You specialise in European, underground, indie comics/graphic novels as well as beautiful illustration books from publishers like Nobrow. What are particular favourites of yours or big bestsellers at the moment?
A deserved bestseller is Nightlights by Lorena Alvarez. It’s aimed at the 7-10 age group, and tells the tale of a young girl overcoming loneliness with a vivid imagination. Baking with Kafka by Tom Gauld is doing extremely well – and his Moon Cop was our bestselling book of last year. Like me, customers are lapping up Tom’s gentle, thoughtful and touching look at life. Jillian Tamaki’s collection of short stories, Boundless, offers up more of her masterful blend of emotion and humour.
What are your favourite Soho haunts and shops?
I love my food, and I love to cook.
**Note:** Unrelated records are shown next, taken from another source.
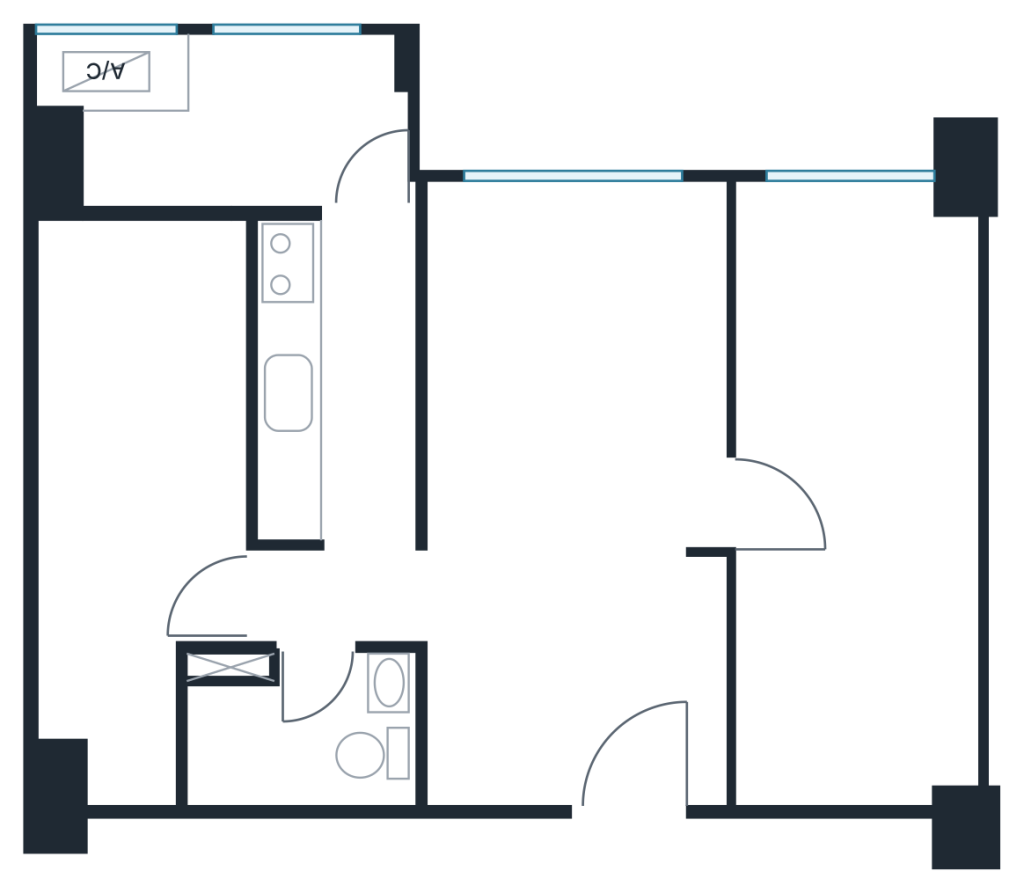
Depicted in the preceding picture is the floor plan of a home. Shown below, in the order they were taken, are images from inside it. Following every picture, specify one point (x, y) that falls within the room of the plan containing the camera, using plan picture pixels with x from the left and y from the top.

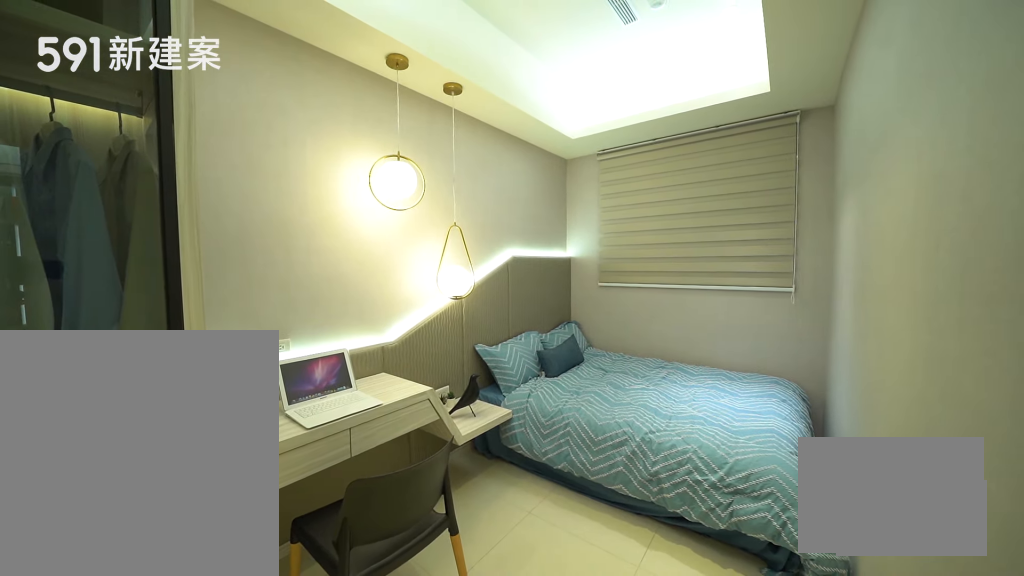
(133, 481)
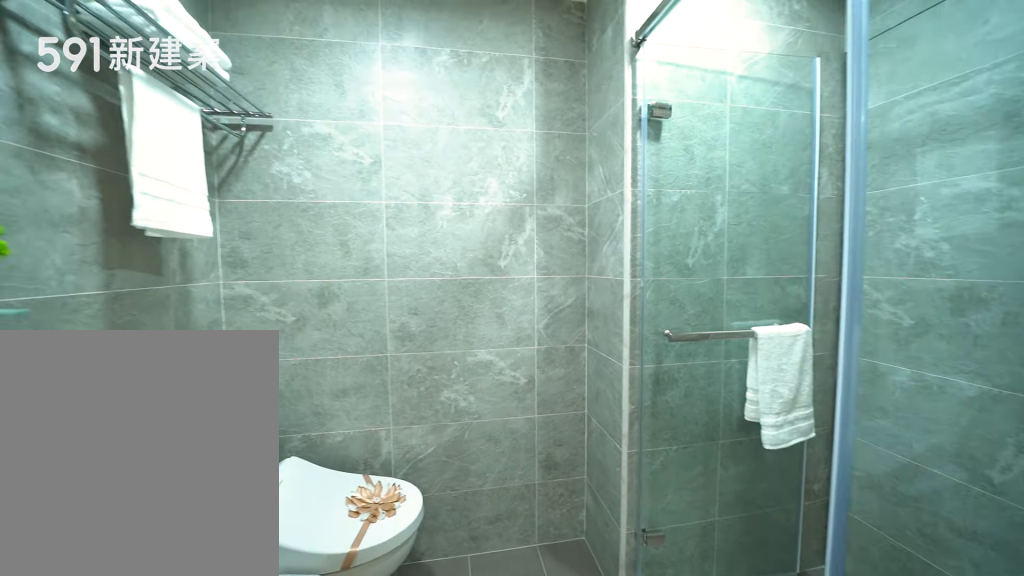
(303, 732)
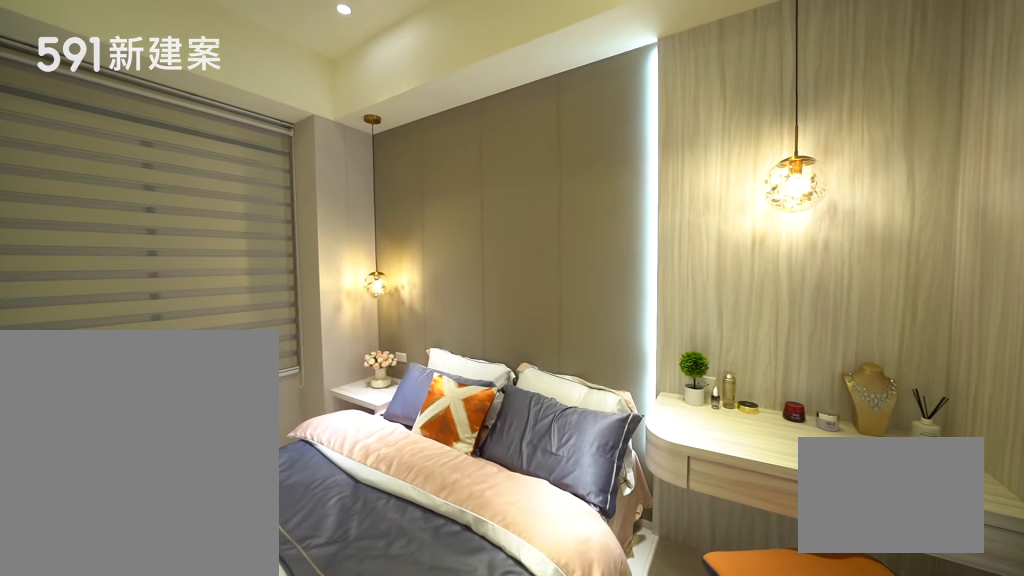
(864, 495)
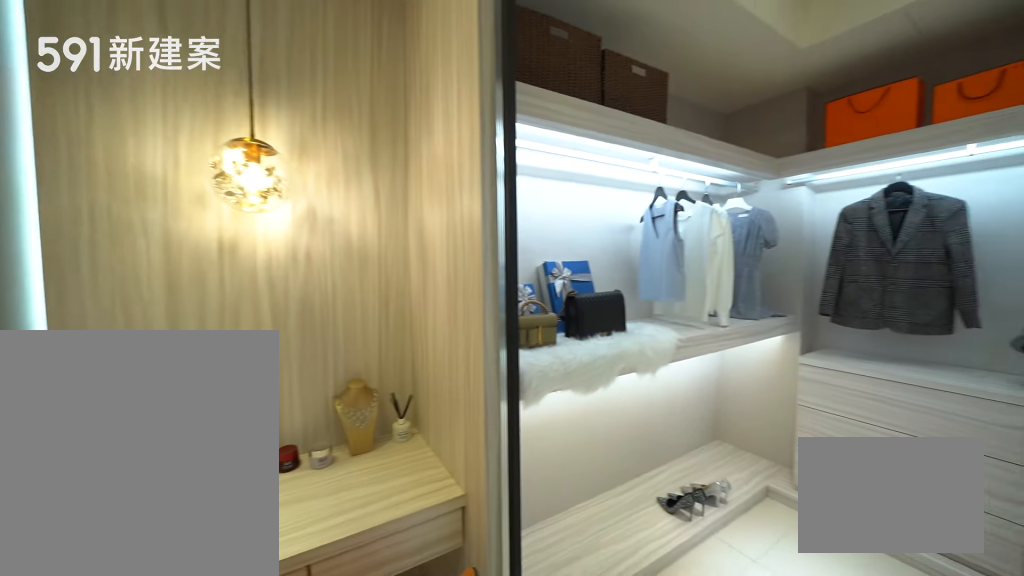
(864, 495)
Lina Stores have some great charcuterie and offer key ingredients to create a knockout risotto. Old Compton Street’s Algerian Coffee Store and Gerry’s provide most of my liquid refreshment and I often find myself dawdling in the aisles of Chinatown’s supermarkets looking for that rare ingredient for my next adventure in the kitchen. My most recent discovery is dried bracken fronds, which were rehydrated and added to my Dolsot Bibimbap. Favourite place to buy my morning coffee: Timber Yard – lovely staff and great coffee.
Any future plans for Gosh!?
Our focus over the next few years will be to continue to develop our own exclusive lines. We work with artists to produce exclusive prints, either digitally or as screen prints. We’ve commissioned art from Jamie Hernandez (Love & Rockets), Mike Allred (I-zombie), Charlie Adlard (Walking Dead), Kevin O’Neill and many more.
Last year we took an iconic Brian Bolland panel featuring Judge Dredd and Judge Death from a back issue of 2000AD and created a stunning A2 screen print limited to an edition of 200. We sold out pretty much immediately, with orders coming in from many countries around the world.
I currently have a couple of favourites in our range. ‘Amour de Soi’ by Alessandra Criseo is a repeat pattern piece depicting the artist herself. The depth of the screen-printed colours beautifully accentuates the artists simple style. And ‘Octopus Salad’ by Junko Misuno – my girlfriend’s a chef and this piece is Junko’s interpretation of a recipe she supplied. Each print comes with a copy of the recipe!